STATED TASK –
Continue the passage below about using the BOG OUT to free a stuck vehicle, starting right after its last sentence.

QUOTED PASSAGE –
######

You also have to take into account the material in which the vehicle is stuck. Beach sand is different than sticky mud which is different than ice, etc.
Take for example a front-wheel-drive car that has slipped on an icy road and has slid to the shoulder, and whose rear is now stuck in the snow, and cannot get traction to move forward. To use the BOG OUT as intended you would need to find an anchor, which would likely be in the middle of the icy road. You would probably need another vehicle that could serve as an anchor point (while not slipping).
Could you use the BOG OUT as a “tire chain”? Possibly, though the synthetic line doesn’t bite into ice as metal does.
Another example is the road between Durango, CO, and Silverton, CO. It frequently experiences a washout where deep mud and detritus cover the road, sometimes a couple of feet deep. If you were stuck by that or pushed to the side of the road, you again would need an anchor somewhere in the road.

######

COLLECTED MATERIAL –

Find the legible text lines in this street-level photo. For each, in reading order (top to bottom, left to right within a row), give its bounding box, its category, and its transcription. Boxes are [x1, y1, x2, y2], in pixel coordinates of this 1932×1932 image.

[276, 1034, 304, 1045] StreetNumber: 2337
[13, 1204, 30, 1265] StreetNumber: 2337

######

EXERCISE RESULT –
We asked Carlotta, a member of The Prepared team who’s a total newbie in offroad recovery, to try using the BOG OUT. She noted it was easy and quick to attach to the vehicles — she attempted on an off-road rated (not mall-rated) Jeep, and a Subaru. She also mentioned the knot for attaching the BOG OUT to the wheel (a simple sheet bend) was easy to do and remember. Her overall issue was “but what do I do next?”:
In a vacuum (no real-life experience), tying each method might have taken about 5 min (I didn’t time it). Of course, this doesn’t count the time you have to tie it around the anchor. Which made me think: How do you tie the other end to the anchor? I’ve just read the instructions and it does say that “BO has its own specialized anchoring system under development.” but it doesn’t offer any other specific instructions.
Recent example recoveries where BOG OUT would not have been effective
We are highlighting a couple of examples where the BOG OUT was not the right tool. You can see plenty of solid examples of cases where it was useful on BOG OUT’s social media. These two examples are NOT situations in which an average driver is likely to find themselves. We present them to show why it is important to have an understanding of recovery as a whole and not rely on a single tool.
The following vehicle slipped into a washout while returning to the trailhead. While trying to get unstuck, the driver locked his differentials (which was not the correct remedy for this situation). As a result, the front axle snapped, leaving the vehicle as rear-wheel-drive only.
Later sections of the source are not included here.